> What you need to do
1. Reproduce the records from the line with "###### 1000. A+B -1" through the end of the records, swapping "A+B" for "A plus B" and changing nothing else.
2. Carry on the passage about Sipp investments and their tax treatment from its final sentence.

> Text block
________
The range of investments that you can hold in a Sipp are many and varied, ranging from stocks and shares to futures and options, and from collective investments such as unit trusts to bank deposits and commercial property.
Despite being previously widely trailed, there are distinct tax disadvantages to the holding of exotic assets such as vintage cars, wine, stamps and art, so these are effectively off the list for investors.
The tax treatment of a Sipp is identical to that of a conventional personal pension you take out with an insurance company. Individual contributions receive automatic tax relief at the holder’s marginal rate while any contributions by employers are allowable against corporation tax or income tax.
Income from assets in the scheme will remain untaxed and growth in the pension is free from capital gains tax.
Income taken in retirement from either an annuity or via income withdrawal is taxed as earned income at the member’s highest marginal rate.
________
> Data supplied
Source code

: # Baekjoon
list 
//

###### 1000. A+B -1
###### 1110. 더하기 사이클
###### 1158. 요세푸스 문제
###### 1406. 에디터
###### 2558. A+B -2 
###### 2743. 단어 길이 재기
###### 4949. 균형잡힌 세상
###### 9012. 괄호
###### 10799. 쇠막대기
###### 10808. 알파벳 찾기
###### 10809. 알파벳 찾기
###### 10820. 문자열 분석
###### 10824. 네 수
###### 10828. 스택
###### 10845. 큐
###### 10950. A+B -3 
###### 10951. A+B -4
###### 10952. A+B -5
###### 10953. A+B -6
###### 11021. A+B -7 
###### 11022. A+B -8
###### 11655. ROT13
________
> Answers by item number
1.
###### 1000. A plus B -1
###### 1110. 더하기 사이클
###### 1158. 요세푸스 문제
###### 1406. 에디터
###### 2558. A plus B -2 
###### 2743. 단어 길이 재기
###### 4949. 균형잡힌 세상
###### 9012. 괄호
###### 10799. 쇠막대기
###### 10808. 알파벳 찾기
###### 10809. 알파벳 찾기
###### 10820. 문자열 분석
###### 10824. 네 수
###### 10828. 스택
###### 10845. 큐
###### 10950. A plus B -3 
###### 10951. A plus B -4
###### 10952. A plus B -5
###### 10953. A plus B -6
###### 11021. A plus B -7 
###### 11022. A plus B -8
###### 11655. ROT13

2.
Understandably for a more flexible style contract, the structure of a Sipp is slightly more complex than a personal pension and necessitates the involvement of a scheme administrator. The administrator exercises control over what happens within the Sipp and ensures that the requirements for tax approval continue to be met.
The question of whether an investor needs a Sipp over a personal pension plan will depend largely on the specific investment desires of the individual investor.
The fullest investment choice is available via the Sipp but this must be balanced against the slightly higher administrative burden and the underlying costs involved with the running of a Sipp.
However, as these products have now moved firmly mainstream it is often possible to find that the costs do not vary hugely, particularly once the investment funds have grown to reasonable levels.